Zwischen der Costa Paradiso, die ich garnicht so paradiesisch finde, da sie durch eine ausufernde Ferienhausansiedlung geprägt ist,  und Vignola Mare fährt man bei Lu Colbu links abbiegend  auf einer kleinen, schmalen, geteerten  Straße runter an die Cala Sarraina. Direkt an der Abfahrt kann man noch Käse einkaufen, wenn denn geöffnet ist.

Die Cala Sarraina ist eine kleine, aber sehr schöne Bucht, die im Sommer sicher eher überlaufen ist, jetzt aber im Juni erträglich belegt war.

Neben zwei einfachen Ristoranti mit Bar, findet man noch einen Strandliegen- und Tretbootverleih, der durch diese beiden, verhandlungsresistenten Betreiber geführt wird.

Nicht spektakulär das Ganze aber sehr gemütlich, sodenn man einen der unteren Parkplätze ergattert und sein Equipement nicht ewig den Berg hochschleppen muss. Eigenartigerweise hole ich mir aber an diesem Strand immer mal wieder Teerflecken an den Fußsohlen, wo immer die gerade hier auch herkommen.
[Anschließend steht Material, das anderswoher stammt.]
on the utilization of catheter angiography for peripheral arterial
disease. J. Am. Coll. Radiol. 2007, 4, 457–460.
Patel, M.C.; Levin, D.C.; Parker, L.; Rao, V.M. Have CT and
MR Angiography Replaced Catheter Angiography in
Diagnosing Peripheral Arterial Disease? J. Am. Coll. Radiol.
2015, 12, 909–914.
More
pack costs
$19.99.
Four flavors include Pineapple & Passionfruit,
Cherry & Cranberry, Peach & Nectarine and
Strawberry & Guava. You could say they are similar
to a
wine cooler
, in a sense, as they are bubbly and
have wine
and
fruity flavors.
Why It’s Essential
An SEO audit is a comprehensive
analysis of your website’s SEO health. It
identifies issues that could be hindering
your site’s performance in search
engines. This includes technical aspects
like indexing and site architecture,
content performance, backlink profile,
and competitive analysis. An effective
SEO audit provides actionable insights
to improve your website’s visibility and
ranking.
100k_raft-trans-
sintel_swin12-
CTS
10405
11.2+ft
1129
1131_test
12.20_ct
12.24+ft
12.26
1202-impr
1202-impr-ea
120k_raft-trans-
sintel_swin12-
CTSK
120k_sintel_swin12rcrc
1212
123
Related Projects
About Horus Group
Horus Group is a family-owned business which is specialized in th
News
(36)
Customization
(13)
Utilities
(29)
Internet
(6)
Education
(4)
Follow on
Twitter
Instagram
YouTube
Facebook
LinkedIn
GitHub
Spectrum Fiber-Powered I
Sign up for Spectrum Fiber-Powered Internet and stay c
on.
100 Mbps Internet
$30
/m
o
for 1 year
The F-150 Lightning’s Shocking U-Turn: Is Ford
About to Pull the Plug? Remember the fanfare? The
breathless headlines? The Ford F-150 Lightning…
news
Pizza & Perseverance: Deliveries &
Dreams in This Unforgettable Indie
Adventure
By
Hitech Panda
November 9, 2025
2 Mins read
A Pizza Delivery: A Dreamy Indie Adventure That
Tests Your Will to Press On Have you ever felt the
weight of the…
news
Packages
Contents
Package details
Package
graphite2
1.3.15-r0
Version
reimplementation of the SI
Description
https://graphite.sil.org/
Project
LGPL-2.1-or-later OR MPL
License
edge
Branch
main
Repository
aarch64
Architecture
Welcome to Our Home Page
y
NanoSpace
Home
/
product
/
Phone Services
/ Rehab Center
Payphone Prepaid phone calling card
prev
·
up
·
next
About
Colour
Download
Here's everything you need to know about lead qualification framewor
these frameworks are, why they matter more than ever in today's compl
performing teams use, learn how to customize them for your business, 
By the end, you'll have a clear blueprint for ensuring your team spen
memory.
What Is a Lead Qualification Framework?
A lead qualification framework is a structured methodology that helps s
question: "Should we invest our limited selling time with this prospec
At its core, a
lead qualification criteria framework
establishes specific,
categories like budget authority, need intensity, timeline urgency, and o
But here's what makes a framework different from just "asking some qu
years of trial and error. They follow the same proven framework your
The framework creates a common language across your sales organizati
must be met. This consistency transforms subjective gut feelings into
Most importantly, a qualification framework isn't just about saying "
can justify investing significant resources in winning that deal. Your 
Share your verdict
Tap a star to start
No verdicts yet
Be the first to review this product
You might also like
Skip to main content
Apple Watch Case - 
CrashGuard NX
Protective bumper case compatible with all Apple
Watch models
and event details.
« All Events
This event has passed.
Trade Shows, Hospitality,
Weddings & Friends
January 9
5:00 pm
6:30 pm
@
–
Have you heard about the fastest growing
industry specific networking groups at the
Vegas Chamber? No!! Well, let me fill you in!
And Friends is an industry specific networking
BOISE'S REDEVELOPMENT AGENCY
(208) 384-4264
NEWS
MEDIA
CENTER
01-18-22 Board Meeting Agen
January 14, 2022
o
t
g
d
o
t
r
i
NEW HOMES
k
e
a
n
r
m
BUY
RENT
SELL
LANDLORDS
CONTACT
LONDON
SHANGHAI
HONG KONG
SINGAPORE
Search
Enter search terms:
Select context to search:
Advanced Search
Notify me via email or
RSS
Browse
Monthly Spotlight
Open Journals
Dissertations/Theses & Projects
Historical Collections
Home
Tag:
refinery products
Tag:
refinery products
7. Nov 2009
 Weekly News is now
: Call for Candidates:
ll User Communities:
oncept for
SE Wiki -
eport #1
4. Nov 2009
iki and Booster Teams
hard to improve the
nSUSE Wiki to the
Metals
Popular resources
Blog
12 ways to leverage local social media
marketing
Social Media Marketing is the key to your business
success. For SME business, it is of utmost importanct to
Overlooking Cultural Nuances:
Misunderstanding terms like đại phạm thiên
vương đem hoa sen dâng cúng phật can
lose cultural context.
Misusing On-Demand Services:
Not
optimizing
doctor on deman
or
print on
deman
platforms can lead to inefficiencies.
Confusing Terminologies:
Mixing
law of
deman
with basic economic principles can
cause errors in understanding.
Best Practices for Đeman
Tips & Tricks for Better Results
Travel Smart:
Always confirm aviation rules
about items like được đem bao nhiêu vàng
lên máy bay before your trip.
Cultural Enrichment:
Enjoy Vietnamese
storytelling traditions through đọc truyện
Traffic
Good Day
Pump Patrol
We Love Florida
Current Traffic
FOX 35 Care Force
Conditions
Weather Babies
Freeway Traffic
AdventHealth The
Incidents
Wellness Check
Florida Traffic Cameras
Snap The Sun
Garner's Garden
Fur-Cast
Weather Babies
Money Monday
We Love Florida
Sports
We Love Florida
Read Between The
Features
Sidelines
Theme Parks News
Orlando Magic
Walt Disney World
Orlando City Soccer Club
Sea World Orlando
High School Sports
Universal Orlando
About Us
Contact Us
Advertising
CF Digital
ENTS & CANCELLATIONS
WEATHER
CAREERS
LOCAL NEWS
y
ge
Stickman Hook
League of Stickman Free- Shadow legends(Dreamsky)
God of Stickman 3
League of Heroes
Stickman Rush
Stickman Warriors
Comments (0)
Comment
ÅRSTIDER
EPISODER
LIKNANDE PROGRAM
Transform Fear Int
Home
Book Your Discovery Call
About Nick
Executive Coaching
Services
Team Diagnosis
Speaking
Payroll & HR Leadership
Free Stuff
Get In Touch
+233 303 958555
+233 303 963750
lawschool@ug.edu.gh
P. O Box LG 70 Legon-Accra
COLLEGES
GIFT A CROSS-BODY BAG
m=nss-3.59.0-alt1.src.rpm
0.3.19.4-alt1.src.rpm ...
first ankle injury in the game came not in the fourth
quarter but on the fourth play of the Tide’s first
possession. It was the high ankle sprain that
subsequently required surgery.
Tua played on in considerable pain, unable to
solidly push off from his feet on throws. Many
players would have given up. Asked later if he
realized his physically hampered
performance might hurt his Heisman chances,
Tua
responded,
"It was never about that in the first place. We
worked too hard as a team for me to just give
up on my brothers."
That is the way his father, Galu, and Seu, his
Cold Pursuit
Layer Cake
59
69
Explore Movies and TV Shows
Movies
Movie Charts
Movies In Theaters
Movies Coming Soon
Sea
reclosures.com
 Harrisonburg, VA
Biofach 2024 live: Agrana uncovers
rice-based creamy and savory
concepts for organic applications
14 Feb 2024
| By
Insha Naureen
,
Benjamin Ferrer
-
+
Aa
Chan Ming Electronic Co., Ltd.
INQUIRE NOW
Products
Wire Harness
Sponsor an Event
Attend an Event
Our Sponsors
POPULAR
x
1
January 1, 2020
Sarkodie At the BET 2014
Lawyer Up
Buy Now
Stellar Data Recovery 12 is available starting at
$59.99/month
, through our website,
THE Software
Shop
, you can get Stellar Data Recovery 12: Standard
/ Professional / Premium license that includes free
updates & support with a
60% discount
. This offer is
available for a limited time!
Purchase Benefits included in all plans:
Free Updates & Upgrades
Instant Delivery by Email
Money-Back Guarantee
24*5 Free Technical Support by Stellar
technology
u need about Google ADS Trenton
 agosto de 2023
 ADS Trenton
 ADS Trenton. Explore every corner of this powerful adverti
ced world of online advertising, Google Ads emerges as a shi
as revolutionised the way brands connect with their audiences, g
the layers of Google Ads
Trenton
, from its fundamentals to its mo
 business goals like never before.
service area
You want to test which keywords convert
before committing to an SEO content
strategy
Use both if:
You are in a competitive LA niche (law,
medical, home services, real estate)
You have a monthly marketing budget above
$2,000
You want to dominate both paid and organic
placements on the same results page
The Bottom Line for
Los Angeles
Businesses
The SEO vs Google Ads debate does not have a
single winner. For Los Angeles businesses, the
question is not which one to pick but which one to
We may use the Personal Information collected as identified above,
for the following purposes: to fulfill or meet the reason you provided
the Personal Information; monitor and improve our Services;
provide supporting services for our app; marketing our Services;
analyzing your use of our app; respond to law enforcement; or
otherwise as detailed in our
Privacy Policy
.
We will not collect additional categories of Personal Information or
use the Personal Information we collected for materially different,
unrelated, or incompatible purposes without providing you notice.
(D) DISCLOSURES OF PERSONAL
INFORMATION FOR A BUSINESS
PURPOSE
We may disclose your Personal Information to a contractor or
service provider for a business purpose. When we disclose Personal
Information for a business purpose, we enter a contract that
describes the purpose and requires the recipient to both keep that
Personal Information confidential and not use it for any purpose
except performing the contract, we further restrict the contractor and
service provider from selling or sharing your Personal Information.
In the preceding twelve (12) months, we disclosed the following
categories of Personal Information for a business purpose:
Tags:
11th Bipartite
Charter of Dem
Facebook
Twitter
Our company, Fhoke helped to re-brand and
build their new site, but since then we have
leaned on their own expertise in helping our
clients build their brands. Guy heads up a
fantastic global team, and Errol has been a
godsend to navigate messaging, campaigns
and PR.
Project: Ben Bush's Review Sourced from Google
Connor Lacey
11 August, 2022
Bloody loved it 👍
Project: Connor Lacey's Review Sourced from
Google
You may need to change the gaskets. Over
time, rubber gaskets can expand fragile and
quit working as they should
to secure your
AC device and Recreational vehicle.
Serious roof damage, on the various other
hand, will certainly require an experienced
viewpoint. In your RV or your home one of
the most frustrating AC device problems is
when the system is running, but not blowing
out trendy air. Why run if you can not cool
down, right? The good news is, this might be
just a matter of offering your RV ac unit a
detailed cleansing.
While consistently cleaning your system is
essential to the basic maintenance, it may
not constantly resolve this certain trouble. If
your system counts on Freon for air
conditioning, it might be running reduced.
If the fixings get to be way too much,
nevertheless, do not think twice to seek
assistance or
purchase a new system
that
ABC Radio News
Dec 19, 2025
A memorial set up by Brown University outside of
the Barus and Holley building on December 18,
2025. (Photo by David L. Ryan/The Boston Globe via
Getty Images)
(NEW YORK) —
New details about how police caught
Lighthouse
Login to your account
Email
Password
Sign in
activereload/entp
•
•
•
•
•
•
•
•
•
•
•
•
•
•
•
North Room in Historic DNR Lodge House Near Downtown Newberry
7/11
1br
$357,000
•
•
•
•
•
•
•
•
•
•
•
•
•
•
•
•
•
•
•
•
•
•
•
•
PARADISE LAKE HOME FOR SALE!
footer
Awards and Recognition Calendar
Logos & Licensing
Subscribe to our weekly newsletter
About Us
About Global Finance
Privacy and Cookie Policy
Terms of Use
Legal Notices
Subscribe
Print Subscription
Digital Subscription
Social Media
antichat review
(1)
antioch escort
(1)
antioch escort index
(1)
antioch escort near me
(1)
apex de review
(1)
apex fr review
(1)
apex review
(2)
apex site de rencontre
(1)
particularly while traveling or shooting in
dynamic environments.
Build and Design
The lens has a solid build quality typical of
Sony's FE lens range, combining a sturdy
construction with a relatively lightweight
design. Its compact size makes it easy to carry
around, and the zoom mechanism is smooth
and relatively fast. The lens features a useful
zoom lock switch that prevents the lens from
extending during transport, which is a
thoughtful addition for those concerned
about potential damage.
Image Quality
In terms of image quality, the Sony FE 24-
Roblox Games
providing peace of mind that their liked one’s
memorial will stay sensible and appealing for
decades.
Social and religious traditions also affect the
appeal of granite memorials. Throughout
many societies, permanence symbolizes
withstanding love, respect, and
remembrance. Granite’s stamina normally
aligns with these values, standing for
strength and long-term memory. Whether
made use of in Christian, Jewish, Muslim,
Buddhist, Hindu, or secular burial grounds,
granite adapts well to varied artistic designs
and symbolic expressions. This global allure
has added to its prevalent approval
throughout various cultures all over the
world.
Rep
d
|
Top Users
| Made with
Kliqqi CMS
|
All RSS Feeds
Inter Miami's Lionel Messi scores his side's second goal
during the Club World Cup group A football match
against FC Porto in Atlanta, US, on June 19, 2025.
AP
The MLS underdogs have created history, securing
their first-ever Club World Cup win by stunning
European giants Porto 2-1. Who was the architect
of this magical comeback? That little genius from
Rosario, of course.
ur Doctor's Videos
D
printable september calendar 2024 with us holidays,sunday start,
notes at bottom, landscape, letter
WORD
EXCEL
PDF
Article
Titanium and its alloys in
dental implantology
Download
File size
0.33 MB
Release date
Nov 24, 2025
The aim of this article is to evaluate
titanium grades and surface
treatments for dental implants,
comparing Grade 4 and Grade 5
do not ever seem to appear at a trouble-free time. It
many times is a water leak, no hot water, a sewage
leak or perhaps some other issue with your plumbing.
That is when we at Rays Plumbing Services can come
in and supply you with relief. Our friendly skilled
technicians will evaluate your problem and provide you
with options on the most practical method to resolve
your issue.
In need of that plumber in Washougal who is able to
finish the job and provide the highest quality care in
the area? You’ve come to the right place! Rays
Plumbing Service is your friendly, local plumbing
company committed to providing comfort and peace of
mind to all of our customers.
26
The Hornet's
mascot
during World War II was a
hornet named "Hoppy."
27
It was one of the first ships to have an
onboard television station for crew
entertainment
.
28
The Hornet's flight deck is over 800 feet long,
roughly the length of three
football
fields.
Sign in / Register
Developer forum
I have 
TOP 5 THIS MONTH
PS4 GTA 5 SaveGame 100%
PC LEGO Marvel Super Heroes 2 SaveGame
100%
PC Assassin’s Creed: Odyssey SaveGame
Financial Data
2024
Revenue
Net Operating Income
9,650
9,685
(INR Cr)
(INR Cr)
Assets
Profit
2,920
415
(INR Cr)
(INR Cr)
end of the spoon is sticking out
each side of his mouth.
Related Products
Rückwärts hoch zur SP 90 kann man dann den anderen, kürzeren Weg benutzen, vorbei an der Stichstraße hoch zum Weiler Greuli, wo ich mir ein Ferienhaus angeschaut , aber gleich wieder verworfen habe. Oben kommt man dann an der Haltestelle Bivio Cala Sarraina wieder auf die SP90 Richtung Vignola. Will man noch einen kleinen Abstecher ins Hinterland machen, so quert man die SP 90 und fährt weiter auf schmaler Straße nach Santa Maria und später wieder hinunter auf die Hauptstraße oder weiter hoch Richtung Aglientu. Unterwegs hat man schöne Ausblicke auf die Küste.